Doğudan başlarsak, Rusya ve Ukrayna büyük bir olasılıkla yine sadece Türkiye, Mısır, Tanzanya ve belki biraz Yunanistan birazda Kıbrıs’a yoğunlaşacak. Temmuzda sıcaklıklardan dolayı sadece Yunanistan ve Türkiye seçeneği kalır. Normal şartlarda en az 500 milyon seyahatin gerçekleştiği Avrupa’dan bu yıl günümüz koşullarında yıl kötü olasılıkla yüz , iyi olasılıkla ikiyüz milyon seyahat gerçekleşebilir. Akdeniz ülkeleri, bu yıl diğer bölgelerin kapalı veya uzak olması dolayısı ile önemli ölçüde öne çıkacaklar . Yunanistan ve Adalar, İtalya, Portekiz, İspanya, Hırvatistan, Türkiye , Mısır ve Bulgaristan en güçlü adaylar. Bu ülkeler 4 ay içinde 100-200 milyon turisti ağırlayabilir mi? Türkiyesiz çok zor. O yüzden bu ülkeler içinde yatak kapasitesi ve uçak bağlantıları en güçlü ülke olan Türkiye’ye ihtiyaç var.

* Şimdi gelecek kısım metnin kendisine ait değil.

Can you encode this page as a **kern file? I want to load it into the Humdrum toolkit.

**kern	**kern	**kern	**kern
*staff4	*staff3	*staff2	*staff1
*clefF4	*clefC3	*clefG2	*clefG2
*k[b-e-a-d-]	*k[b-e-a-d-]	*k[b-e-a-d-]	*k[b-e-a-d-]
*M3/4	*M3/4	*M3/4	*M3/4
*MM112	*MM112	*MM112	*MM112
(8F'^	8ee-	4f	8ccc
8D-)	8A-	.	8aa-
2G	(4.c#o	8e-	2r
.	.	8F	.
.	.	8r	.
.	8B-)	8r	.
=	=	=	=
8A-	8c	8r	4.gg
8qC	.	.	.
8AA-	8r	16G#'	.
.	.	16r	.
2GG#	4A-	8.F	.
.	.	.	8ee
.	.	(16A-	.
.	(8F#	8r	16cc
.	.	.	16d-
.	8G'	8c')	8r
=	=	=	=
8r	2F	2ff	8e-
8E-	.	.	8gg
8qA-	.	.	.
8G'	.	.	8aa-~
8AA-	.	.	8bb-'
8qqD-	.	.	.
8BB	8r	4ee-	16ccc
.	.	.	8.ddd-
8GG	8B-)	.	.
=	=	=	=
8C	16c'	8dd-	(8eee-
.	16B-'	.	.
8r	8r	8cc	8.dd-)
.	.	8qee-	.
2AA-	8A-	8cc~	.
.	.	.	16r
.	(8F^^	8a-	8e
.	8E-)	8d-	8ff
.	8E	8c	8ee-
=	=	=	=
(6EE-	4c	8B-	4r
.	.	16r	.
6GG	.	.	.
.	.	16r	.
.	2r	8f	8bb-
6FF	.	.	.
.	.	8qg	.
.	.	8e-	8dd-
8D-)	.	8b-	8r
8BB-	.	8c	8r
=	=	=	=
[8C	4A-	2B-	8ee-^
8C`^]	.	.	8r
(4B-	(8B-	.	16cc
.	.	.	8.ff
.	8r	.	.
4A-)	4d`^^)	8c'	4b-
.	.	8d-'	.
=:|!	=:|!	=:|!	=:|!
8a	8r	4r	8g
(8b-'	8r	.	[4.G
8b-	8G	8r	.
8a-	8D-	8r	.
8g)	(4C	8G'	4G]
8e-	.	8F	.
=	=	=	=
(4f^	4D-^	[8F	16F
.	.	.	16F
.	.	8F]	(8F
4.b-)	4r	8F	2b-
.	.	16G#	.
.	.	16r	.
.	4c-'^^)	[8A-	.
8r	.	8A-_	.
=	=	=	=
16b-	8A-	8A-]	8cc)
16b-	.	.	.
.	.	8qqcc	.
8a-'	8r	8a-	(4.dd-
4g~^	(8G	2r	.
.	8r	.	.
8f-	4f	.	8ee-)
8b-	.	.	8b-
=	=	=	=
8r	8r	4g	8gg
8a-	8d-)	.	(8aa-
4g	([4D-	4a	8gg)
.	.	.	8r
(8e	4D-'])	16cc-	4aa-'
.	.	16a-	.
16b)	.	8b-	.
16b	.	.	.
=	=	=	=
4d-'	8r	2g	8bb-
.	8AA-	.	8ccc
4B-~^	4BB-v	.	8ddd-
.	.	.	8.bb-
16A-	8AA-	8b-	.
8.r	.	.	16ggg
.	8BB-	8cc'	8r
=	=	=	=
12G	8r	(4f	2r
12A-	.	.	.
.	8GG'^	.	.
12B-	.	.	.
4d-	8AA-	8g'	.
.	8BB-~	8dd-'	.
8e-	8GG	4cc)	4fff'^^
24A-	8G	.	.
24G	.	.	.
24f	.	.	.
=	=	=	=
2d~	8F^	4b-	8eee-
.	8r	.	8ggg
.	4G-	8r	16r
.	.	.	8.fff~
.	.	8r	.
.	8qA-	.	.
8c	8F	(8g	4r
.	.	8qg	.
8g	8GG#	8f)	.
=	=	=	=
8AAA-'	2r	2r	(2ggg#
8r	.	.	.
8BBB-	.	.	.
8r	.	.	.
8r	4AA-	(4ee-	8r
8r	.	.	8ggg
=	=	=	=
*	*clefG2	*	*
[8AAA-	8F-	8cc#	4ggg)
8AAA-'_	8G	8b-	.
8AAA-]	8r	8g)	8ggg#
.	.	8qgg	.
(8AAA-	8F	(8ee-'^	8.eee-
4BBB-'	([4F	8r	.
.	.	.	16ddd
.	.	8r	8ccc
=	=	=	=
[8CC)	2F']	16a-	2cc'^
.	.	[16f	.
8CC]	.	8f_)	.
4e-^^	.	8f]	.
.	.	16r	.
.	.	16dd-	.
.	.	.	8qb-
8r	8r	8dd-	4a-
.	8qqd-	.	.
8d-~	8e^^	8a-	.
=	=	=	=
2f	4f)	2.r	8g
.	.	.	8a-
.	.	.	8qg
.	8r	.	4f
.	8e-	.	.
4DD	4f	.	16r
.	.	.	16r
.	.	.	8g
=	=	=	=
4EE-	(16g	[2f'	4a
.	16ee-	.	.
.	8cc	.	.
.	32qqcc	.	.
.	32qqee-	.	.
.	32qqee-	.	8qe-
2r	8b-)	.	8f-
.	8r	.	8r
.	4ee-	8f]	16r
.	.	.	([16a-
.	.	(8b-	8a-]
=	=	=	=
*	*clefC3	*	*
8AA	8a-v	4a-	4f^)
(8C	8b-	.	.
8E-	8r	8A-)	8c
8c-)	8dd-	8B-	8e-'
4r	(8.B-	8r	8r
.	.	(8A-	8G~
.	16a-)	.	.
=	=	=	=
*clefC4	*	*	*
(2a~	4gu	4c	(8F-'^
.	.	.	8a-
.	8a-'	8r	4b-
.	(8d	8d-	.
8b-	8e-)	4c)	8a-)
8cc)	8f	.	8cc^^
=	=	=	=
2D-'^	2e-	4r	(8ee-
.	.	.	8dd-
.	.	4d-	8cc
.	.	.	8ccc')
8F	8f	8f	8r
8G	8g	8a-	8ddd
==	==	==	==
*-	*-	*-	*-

Tahmin yapmak, öngörüde bulunmak bu yıl gerçekten çok zor , zira tahmin yapabilecek veriler her an değişiyor. “5-6 milyon Rus gelir”dediğimiz gün Rusya uçuşları durdurdu.” İngiliz patlaması olacak” diye sevinirken İngilizler Türkiye’yi kırmızı listeye aldılar. Her şey her an değişirken tahmin çok zor, 6 milyon da olur, 30 milyon da . Bu artık biraz bizim diplomatik başarımıza bağlı. Herşey yukarıda özetlediğim haliyle seyir ederse, 2020 yılının biraz üstünde sezonu kapatabiliriz ki , bu bile büyük başarı olur.
PCR test ve aşı halka ve turiste güven veriyor
Önemli bir konu ile yazımı sonlandırayım. 16 ülkeden gelişlerde Pcr test zorunluluğunu 15 mayısta kaldırıyoruz. Korona tehlikesinin henüz geçmediği bu dönemde , belki turist yoğunluğu yaratmak için alınan bu karar bence tekrar gözden geçirilmeli. Zira bahsi geçen ülkelerin çoğu uzak doğuda ve bu yıl oradan bir hareketlilik zaten beklenmiyor. Ayrıca bu ülkelerden ülkemize önemli bir trafikte yok. Mesela Hong Kong’tan 2019 yılında Antalya’ya sadece 9 kişi geldi. Ayrıca Hong Kong’un Korona ve aşılanma sürecindeki verileri de pek şeffaf değil. Keza Tayvan, Tayland, Avustralya, Yeni Zelanda, Singapur, Vietnam da şu dönemde Türkiye için olmazsa olmaz ana pazarlar değiller. Hepsi bir Polonya etmiyor. Japonya ve Çin kısa vadede zaten yurt dışını kapadı. Geriye kalan Ukrayna ve İngiltere önemli pazarlar ve mutlaka gelmeliler ama test ya da aşı yapılarak gelmeleri ülkemizdeki turizm hareketini azaltmayacağı gibi , diğer ülkelerden gelecek turistleri de rahatlatacaktır. Unutmayalım, başından beri ısrarla üstünde durduğumuz ‘güvenli turizm’ ile yola devam etmeliyiz. Ayrıca halk arasında korona süreci ile turiste ve turizme karşı oluşan yanlış algıyı da göz ardı etmemek gerekiyor. Hem dünyada hem Türkiye’de halk hiç bir zaman korona sürecindeki turizme bu kadar uzak , kızgın ve kırgın değildi.
Dünyada testsiz ya da aşısız bir turizm hareketi en azından 2021 yılında neredeyse hiç yok.
Bu kararın tekrar gözden geçirileceğini ümit ediyorum.